“But you told him?” asked the coach. “He had his orders?”

“Yes,” answered Don. “But you can see! And I suppose he’s not altogether to blame; it was so smoothly done.”

The coach ground the turf under his heel. Across the oval, Gould had almost reached the last turn, Wayne was some twenty yards behind him, still running like a streak, and back of Wayne sped Sturgis, easily, gracefully, taking his pace from the Hillton runner and covering the ground without overexertion or worry. Behind him again streamed the rest, Whitehead running side by side with Pope and a Shrewsburg chap vainly trying to pass them. But Gould’s work was done, and at the beginning of the turn he slowed up, weary and panting, and soon Wayne had passed him, tuckered but happy.

There comes a moment in every long-distance race when the last ounce of strength and endurance and the last breath seems to have been expended; after that the runner simply performs the impossible. Wayne had reached that moment. His legs ached, his breath tore itself from his lungs, and it seemed that further effort was out of the question. But the finish line was almost in sight, and so he gripped his moist fingers tighter about the corks and hugged the edge of the cinders. At least, he told himself, St. Eustace was beaten!

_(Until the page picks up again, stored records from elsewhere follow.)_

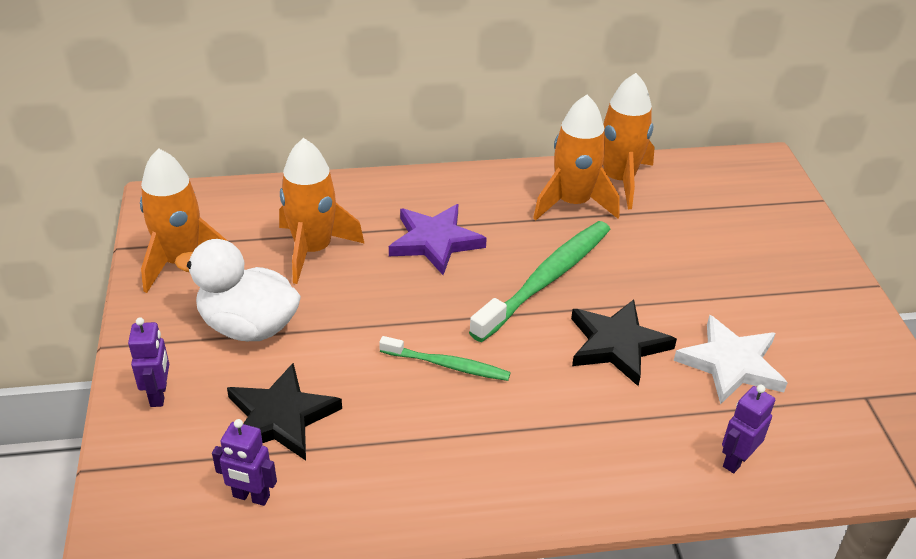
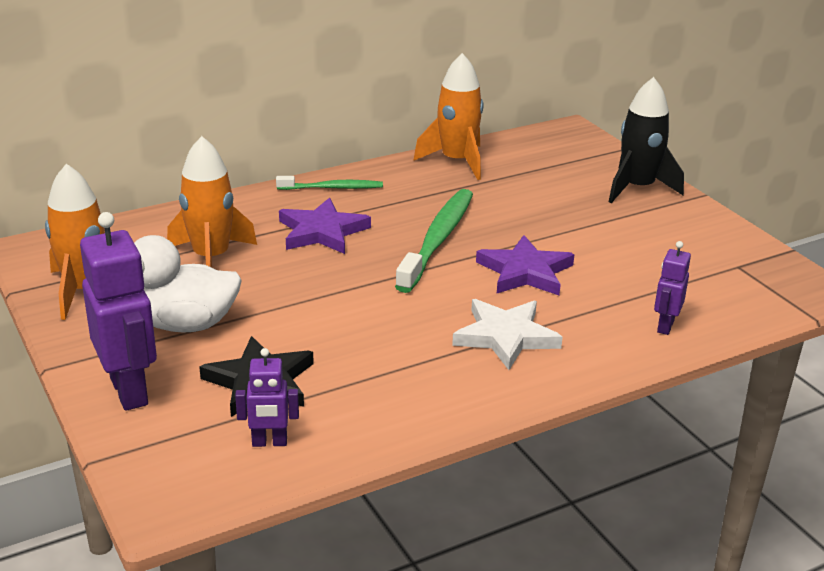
camera: 20 degrees left, 10 degrees down
(159, 395) = (130, 391): purple robot -> purple robot, size x1.87
(447, 365) = (389, 314): green toothbrush -> green toothbrush (332, 188)
(572, 203) = (427, 184): orange rocket -> none
(617, 345) = (525, 272): black star -> purple star
(731, 364) = (624, 266): white star -> white star (505, 337)
(801, 259) = (637, 188): none -> black rocket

And then he heard the soft pat, pat, pat, of steps behind him, and at the same instant cries of “St. Eustace! St. Eustace!” Not daring to look behind, he struggled on in an agony of suspense until the turn was left and the broad path stretched clear and straight before him to the finish, where, strange and distorted to his strained eyes, forms leaped and gesticulated beside the track. Then the pursuer drew alongside and Wayne caught the gleam of deep blue ribbon, and could have shouted aloud in rage and mortification had there been breath enough in his body. In a flash he saw it all: Gould’s deceptive spurt, his own blind idiotic credulity, and Sturgis’s pursuit, with him to make the pace. St. Eustace had tricked him finely! For an instant the thought of yielding presented itself, but only to be routed in the next breath by a resolve to keep on, to contest the race to the very end, to run until he dropped.

Sturgis was now a yard in the lead, running well, but he was by no means fresh nor unwearied. Wayne gritted his teeth, gulped down a sob, and put every muscle and nerve to the test. He remembered a remark of Don’s: “When you are ready to drop, just think that the other man is worse off, and keep going.”

“He is, he is!” Wayne told himself. “He’s done up! I can win! I will win!”

The tape was close before them now. Sturgis was plainly in distress, for he, too, had made a hard race. The crowd at the finish was shrieking unintelligible things. Inch by inch the red ribbon was winning its place beside the blue. Ten yards from the judges Wayne was even with Sturgis; five yards more and he had gained, but scarcely enough to be noticed by the throng.

“Hillton’s race! Come on, Gordon, come on!”